I understand why this bill would have been low-priority. Compared to the other good pedestrian and bike bills making their way through the legislature this year (let alone all the other issues at hand), the 20’s Plenty bill probably isn’t the most important. As they should, leaders are going after the bills with the most teeth and with the most to gain.
Changing speed limits is not an extremely effective way to slow down drivers. Traffic calming designs are consistently the best way to do this. That’s why it makes sense to prioritize the complete street bills. HB 1700 was placed on the Senate floor calendar a few days ago, and it’s ability to help municipalities create safe, efficient streets is far greater than simply lowering the speed limits.
But yet, there is something I like about the 20’s Plenty bill.
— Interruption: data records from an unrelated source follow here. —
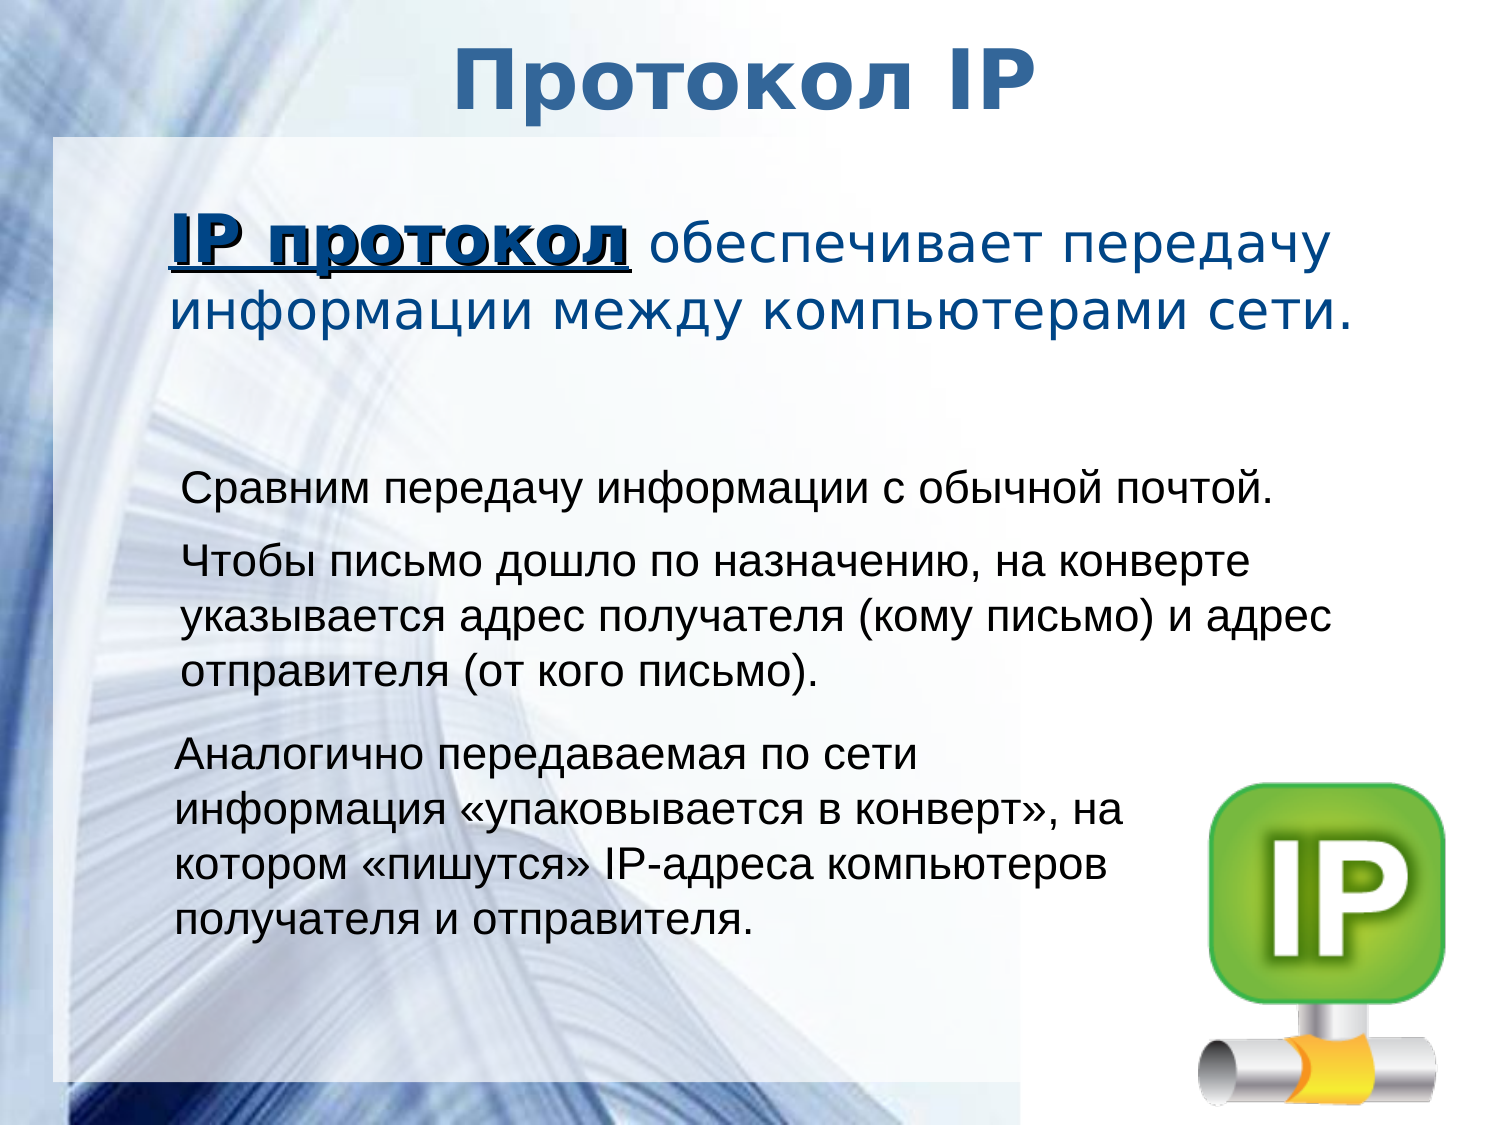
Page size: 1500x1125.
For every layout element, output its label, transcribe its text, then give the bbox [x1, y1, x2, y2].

picture [0, 0, 1500, 1125]
text_box Сравним передачу информации с обычной почтой. Чтобы письмо дошло по назначению, на конверте указывается адрес получателя (кому письмо) и адрес отправителя (от кого письмо). [165, 450, 1430, 703]
text_box IP протокол обеспечивает передачу информации между компьютерами сети. [153, 188, 1394, 595]
text_box Протокол IP [435, 19, 1053, 134]
text_box Аналогично передаваемая по сети информация «упаковывается в конверт», на котором «пишутся» IP-адреса компьютеров получателя и отправителя. [159, 716, 1140, 1024]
Maybe it’s the fact that it’s so reasonable, modest and polite. It doesn’t make any mandates, and it doesn’t have a price tag. If cities don’t want to change their speeds, they don’t have to. It simply cuts out one piece of red tape in order to allow cities to say: There is no reason to drive faster than 20 miles per hour on a neighborhood street.
Passing a city-wide neighborhood street speed reduction could be a great opportunity for a city to discuss the importance of slower speeds on pedestrian safety. The odds of a pedestrian being killed by a motor vehicle moving 20 mph is about 5 percent. At 30 mph, the odds jump to 40 percent. at 40 mph, the odds are near 85 percent. Cities could also go neighborhood-by-neighborhood with the message, starting community discussions about safe driving on residential streets. Seattle has very few speed limit signs on neighborhood streets, so costs to change signs should not be very high.
Ryu said she would likely run the bill again next year. These times are just too harsh for a meek little bill like this one, it seems. Maybe next year will be different and it will get its turn to say, “Excuse me, Governor, but I’d like to be signed now if you have a minute, please.”